I tried using L'Hopital Rule here, by constructing $\lim_{x\to \infty}\frac{f(x)}{f'(x)}=$$\lim_{x\to \infty}\frac{f'(x)}{f''(x)}$. However, I 'm not sure if L'Hopital Rule can be used here because $\lim_{x\to \infty}f'(x)=0$ can not be used as condition.

I'm stuck in this way, and can't see other ways to solve this problem. Any hint?

XXWANGL
  • 133

2 Answers2

1

Hint: for any $[a,b]$, $\exists \theta(a,b): \theta \in [a,b], f'(\theta)={f(b)-f(a) \over b-a}$. Now take $a_n=f'(\theta(n,n+1))$, it's obvious that $lim_{x \to +\infty}a_n = b$. Show that $lim_{n \to \infty}a_n = 0$.

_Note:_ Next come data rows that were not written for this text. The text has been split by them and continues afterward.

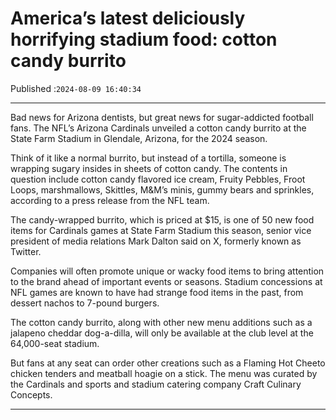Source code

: # America’s latest deliciously horrifying stadium food: cotton candy burrito

Published :`2024-08-09 16:40:34`

---

Bad news for Arizona dentists, but great news for sugar-addicted football fans. The NFL’s Arizona Cardinals unveiled a cotton candy burrito at the State Farm Stadium in Glendale, Arizona, for the 2024 season.

Think of it like a normal burrito, but instead of a tortilla, someone is wrapping sugary insides in sheets of cotton candy. The contents in question include cotton candy flavored ice cream, Fruity Pebbles, Froot Loops, marshmallows, Skittles, M&M’s minis, gummy bears and sprinkles, according to a press release from the NFL team.

The candy-wrapped burrito, which is priced at $15, is one of 50 new food items for Cardinals games at State Farm Stadium this season, senior vice president of media relations Mark Dalton said on X, formerly known as Twitter.

Companies will often promote unique or wacky food items to bring attention to the brand ahead of important events or seasons. Stadium concessions at NFL games are known to have had strange food items in the past, from dessert nachos to 7-pound burgers.

The cotton candy burrito, along with other new menu additions such as a jalapeno cheddar dog-a-dilla, will only be available at the club level at the 64,000-seat stadium.

But fans at any seat can order other creations such as a Flaming Hot Cheeto chicken tenders and meatball hoagie on a stick. The menu was curated by the Cardinals and sports and stadium catering company Craft Culinary Concepts.

---

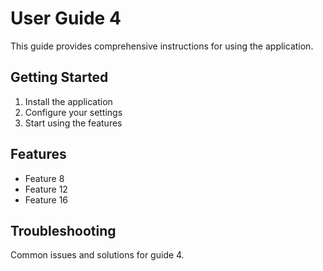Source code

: # User Guide 4

This guide provides comprehensive instructions for using the application.

## Getting Started
1. Install the application
2. Configure your settings
3. Start using the features

## Features
- Feature 8
- Feature 12
- Feature 16

## Troubleshooting
Common issues and solutions for guide 4.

Note that the proof holds for any $f_0 : f(x) \to f_0$ as $x \to +\infty$.

Abstraction
  • 2,482
  • I don't get what you are trying to do here. Could you plz be more specific? – XXWANGL Dec 07 '15 at 15:05
  • I offer you some specific sequence $a_n$ so that, on one hand, $\lim_{n \to \infty} a_n = b$ and on the other, $\lim_{n \to \infty} a_n = 0$. – Abstraction Dec 07 '15 at 15:14
1

Since $$f'(x)= \lim_{h\to0} \frac{f(x+h)-f(x)}{h},$$ we have, replacing $h$ by $f(x)$ and taking $x\to+\infty$: $$ \lim_{x\to+\infty} f'(x)= \lim_{x\to+\infty} \frac{f(x+f(x))}{f(x)} - 1,$$ and thus $$ \lim_{x\to+\infty} \frac{f(x+f(x))}{f(x)} =1+b. \tag{$\star$} $$ Now, $b>0$ would imply $f(x)<0$ for large enough $x$, whence $$ \frac{f(x+f(x))}{f(x)} <1, $$ for those large $x$, contradicting $(\star)$. A contradiction is analogously derived from $b<0$. Hence, $b=0$.